Niederlassungsfreiheit, Art. 49 AEUV: Notare (Kommission ./. Deutschland)

Die Jurafuchs-Methode schichtet ab: Das sind die 6 wichtigsten Rechtsfragen, die es zu diesem Fall zu verstehen gilt

1. Der Anwendungsbereich der Niederlassungsfreiheit ist in sachlicher und persönlicher Hinsicht eröffnet.

Genau, so ist das!

** AUFGABEN **
(1) Welche Zahlen stehen im Text zur Niederlassungsfreiheit der Notare als Ziffern? Nenne sie alle in der Reihenfolge, in der sie vorkommen.
(2) Setze den Text zur Niederlassungsfreiheit der Notare nach seinem letzten Satz fort.

** DIE DATEN **
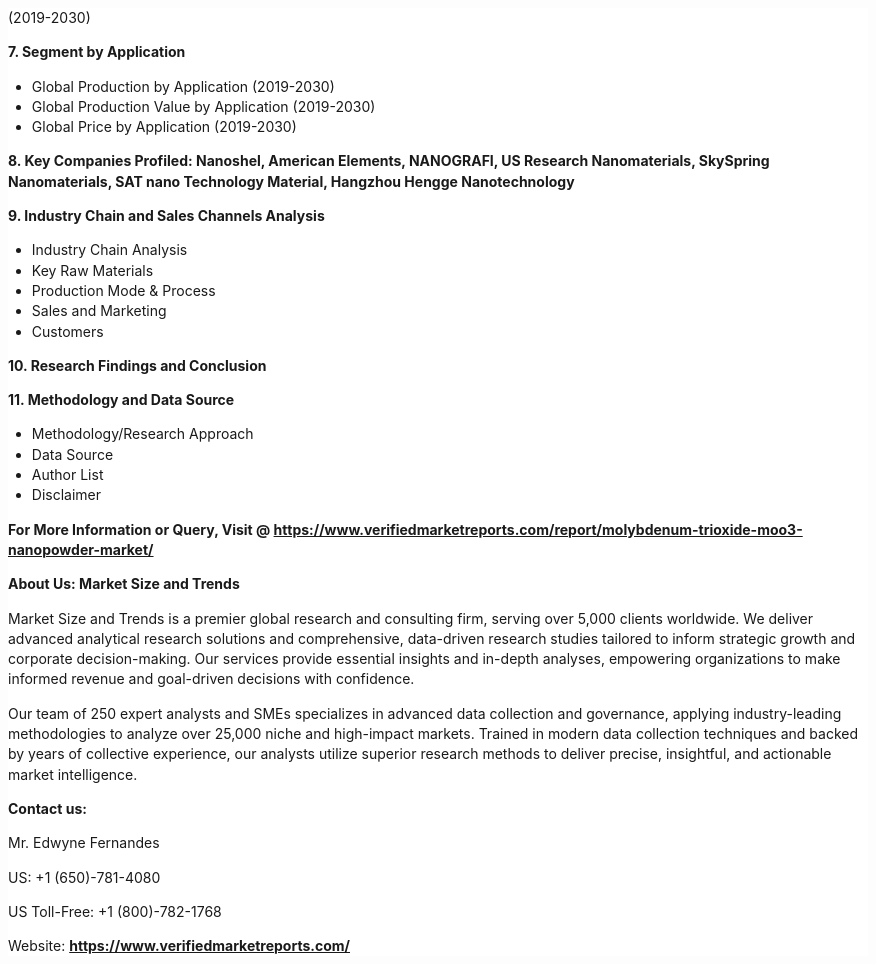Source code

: (2019-2030)</li></ul><p><strong>7. Segment by Application</strong></p><ul><li>Global Production by Application (2019-2030)</li><li>Global Production Value by Application (2019-2030)</li><li>Global Price by Application (2019-2030)</li></ul><p><strong>8. Key Companies Profiled: Nanoshel, American Elements, NANOGRAFI, US Research Nanomaterials, SkySpring Nanomaterials, SAT nano Technology Material, Hangzhou Hengge Nanotechnology</strong></p><p><strong>9. Industry Chain and Sales Channels Analysis</strong></p><ul><li>Industry Chain Analysis</li><li>Key Raw Materials</li><li>Production Mode &amp; Process</li><li>Sales and Marketing</li><li>Customers</li></ul><p><strong>10. Research Findings and Conclusion</strong></p><p><strong>11. Methodology and Data Source</strong></p><ul><li>Methodology/Research Approach</li><li>Data Source</li><li>Author List</li><li>Disclaimer</li></ul></p><p><strong>For More Information or Query, Visit @ <a href="https://www.verifiedmarketreports.com/report/molybdenum-trioxide-moo3-nanopowder-market/">https://www.verifiedmarketreports.com/report/molybdenum-trioxide-moo3-nanopowder-market/</a></strong></p><p><strong>About Us: Market Size and Trends</strong></p><p>Market Size and Trends is a premier global research and consulting firm, serving over 5,000 clients worldwide. We deliver advanced analytical research solutions and comprehensive, data-driven research studies tailored to inform strategic growth and corporate decision-making. Our services provide essential insights and in-depth analyses, empowering organizations to make informed revenue and goal-driven decisions with confidence.</p><p>Our team of 250 expert analysts and SMEs specializes in advanced data collection and governance, applying industry-leading methodologies to analyze over 25,000 niche and high-impact markets. Trained in modern data collection techniques and backed by years of collective experience, our analysts utilize superior research methods to deliver precise, insightful, and actionable market intelligence.</p><p><strong>Contact us:</strong></p><p>Mr. Edwyne Fernandes</p><p>US: +1 (650)-781-4080</p><p>US Toll-Free: +1 (800)-782-1768</p><p>Website: <strong><a href="https://www.verifiedmarketreports.com/">https://www.verifiedmarketreports.com/</a></strong></p>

** LÖSUNGEN **
(1) 49, 6, 1

(2)
Der sachliche Anwendungsbereich setzt nach ständiger Rechtsprechung eine Niederlassung voraus, also eine feste Einrichtung oder Infrastruktur, die der tatsächlichen Ausübung einer selbstständigen Erwerbstätigkeit auf unbestimmte Zeit dient oder zu dienen bestimmt ist. Persönliche Begünstigte der Niederlassungsfreiheit sind alle Unionsbürger. Die Tätigkeit eines Notars setzt u.a. das Anmieten von Räumlichkeiten und das Anstellen von Personal voraus und ist eine selbstständige Tätigkeit von wirtschaftlichem Wert. Eine Niederlassung ist damit gegeben. Als Französin ist J auch Unionsbürgerin, sodass auch der persönliche Anwendungsbereich eröffnet ist.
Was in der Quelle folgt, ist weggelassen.